The Global Bond Crisis, the Coming SP500 Crash, and Why It Will Be a Magnificent Buying Opportunity
Bond yields are rising simultaneously in the US, Japan, UK, Italy, Germany, and Spain. José Luis Cava calls it a broken system. Stocks haven't fallen yet — and he explains why. But if yields keep escalating, a violent market correction is coming. The media will call it a prolonged bear market. Cava calls it a magnificent buying opportunity.
The narrative and what it is hiding
The financial media has a clean story for the current rise in US 10-year Treasury yields: Trump's policies are reducing demand for American debt, and inflation is coming back. Both factors are pushing yields higher, and the trend is real — yields are approaching 4.67% with upward momentum.
Cava's reading is more precise. Yes, the trend is up. But the investors driving it are not making a fundamental bet on long-term inflation — they are selling bonds simply because they see yields rising, and they use inflation as the intellectual justification. The momentum is self-reinforcing, and the narrative is borrowed after the fact.
The test for whether inflation is truly the driver: look at oil futures. If inflation were the genuine concern, futures curves would be pricing in rising energy costs over time. What the futures market is actually showing is a negatively sloped curve — the market expects crude oil prices to fall from here. If oil falls, the inflation narrative loses its foundation, and bond yields will eventually follow prices down.
For now, the trend is up. But the fuel driving it is not as durable as the headlines suggest.
A broken system: the global bond crisis
What makes this moment structurally different from previous cycles is that the bond yield problem is not contained to the United States. It is happening everywhere, simultaneously.
Japan: The 10-year yield has broken above the 2% resistance level and is in a clear upward trend. This is historically significant — Japan has kept rates near zero for decades through explicit yield curve control policy. The breach of 2% represents a structural shift. Cava notes that Japan will not technically default given its enormous stock of foreign assets, but the pressure on Japanese equities is real and ongoing.

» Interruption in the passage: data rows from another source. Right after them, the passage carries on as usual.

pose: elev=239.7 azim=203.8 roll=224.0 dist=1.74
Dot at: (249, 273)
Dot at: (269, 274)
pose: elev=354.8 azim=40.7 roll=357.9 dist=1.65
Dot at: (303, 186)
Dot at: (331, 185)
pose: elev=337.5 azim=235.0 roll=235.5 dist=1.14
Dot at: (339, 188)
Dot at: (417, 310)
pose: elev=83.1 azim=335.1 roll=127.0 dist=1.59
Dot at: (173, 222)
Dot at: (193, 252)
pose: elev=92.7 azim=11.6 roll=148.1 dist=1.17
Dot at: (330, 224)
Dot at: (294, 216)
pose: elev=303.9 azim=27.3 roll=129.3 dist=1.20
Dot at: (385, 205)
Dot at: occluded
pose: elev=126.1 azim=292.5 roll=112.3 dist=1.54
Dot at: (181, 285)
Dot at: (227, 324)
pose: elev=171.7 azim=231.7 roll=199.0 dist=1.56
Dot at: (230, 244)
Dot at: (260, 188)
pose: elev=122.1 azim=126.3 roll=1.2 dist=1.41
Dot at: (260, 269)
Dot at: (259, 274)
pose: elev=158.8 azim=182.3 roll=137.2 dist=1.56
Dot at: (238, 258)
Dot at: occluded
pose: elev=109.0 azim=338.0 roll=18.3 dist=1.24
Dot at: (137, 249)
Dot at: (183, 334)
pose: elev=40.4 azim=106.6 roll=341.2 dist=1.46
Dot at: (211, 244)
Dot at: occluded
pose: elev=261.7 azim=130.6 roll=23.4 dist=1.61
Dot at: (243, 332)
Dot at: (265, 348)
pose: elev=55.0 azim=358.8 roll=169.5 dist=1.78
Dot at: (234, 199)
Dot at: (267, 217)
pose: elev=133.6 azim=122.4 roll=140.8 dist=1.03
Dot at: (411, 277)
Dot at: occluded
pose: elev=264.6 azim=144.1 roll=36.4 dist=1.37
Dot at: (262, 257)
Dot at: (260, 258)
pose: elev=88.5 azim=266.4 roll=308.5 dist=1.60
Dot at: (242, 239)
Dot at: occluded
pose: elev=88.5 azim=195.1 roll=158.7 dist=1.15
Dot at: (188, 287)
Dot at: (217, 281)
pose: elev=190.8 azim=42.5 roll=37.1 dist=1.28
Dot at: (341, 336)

United Kingdom: Yields are heading toward 5.9% to 6%. Cava describes UK fiscal management plainly as a disaster. Reaching 6% would be politically and economically unsustainable — a level that would likely trigger a government crisis given the UK's debt servicing requirements at that yield.
Europe: Italy is moving toward 4.90%. Spain toward 5%. Even Germany — the continent's fiscal anchor — is pushing toward 3.75%. The synchronization across countries with very different fiscal profiles confirms the thesis: this is not a country-specific problem. It is a systemic one.
When bond yields rise simultaneously across the US, Japan, the UK, and the major European economies, the conclusion Cava draws is direct: the global public finance system is broken and out of control. Governments have borrowed beyond their capacity to manage the cost of that debt in a normalized interest rate environment.
Why stocks have not fallen yet
Given the pressure that rising bond yields theoretically impose on equity valuations, the obvious question is: why are stocks holding up?
Cava offers a tactical explanation that connects directly to yesterday's analysis. Goldman Sachs and the financial institutions managing the SpaceX IPO need equity markets to remain elevated — the higher the price of comparable technology assets, the more they can charge for SpaceX shares, and the larger their commission. There is a direct financial incentive for major market participants to prevent a significant equity correction before the IPO is placed.
This is not a conspiracy theory — it is standard practice in capital markets. Underwriters of large offerings actively manage market sentiment in the period preceding a deal. The result: stocks may even push somewhat higher in the near term, absorbing the bond yield pressure without a proportional correction.
But there is a limit. If bond yields keep climbing — and particularly if the US 10-year approaches 5% — the pressure on equity valuations will become too great to absorb. At that point, the correction will be violent.
The magnificent buying opportunity
This is where Cava's framing becomes strategically important for investors.
When the correction comes — driven by bond yield escalation, preceded by SpaceX and Iran being fully priced in — the financial media will deploy a predictable narrative: this is the beginning of a prolonged bear market, a structural shift, a regime change. The coverage will be designed, consciously or not, to induce maximum fear at maximum prices.
Cava's counter-thesis: because the system is broken, the correction in the SP500 will be a magnificent buying opportunity.
The logic is the same as the one underlying the long-term bull case. Governments cannot let equity markets collapse without responding — central banks will inject liquidity, fiscal policy will accelerate, and the cycle will reset. The structural forces driving corporate earnings growth (AI investment, reindustrialization, the US-China competition) have not changed. The broken bond market creates volatility; it does not change the direction of the underlying economy.
For investors who have been accumulating cash reserves — precisely the discipline that Fernando Sánchez describes as the foundation of wealth building during the early phases of an investment journey — this is exactly the scenario those reserves are for. The media narrative will be maximally frightening at the moment the opportunity is maximally attractive.
Know the script in advance. The crash is coming. It is not the end. It is the entry.
Analysis based on a José Luis Cava video published May 20, 2026. For informational purposes only — not financial advice.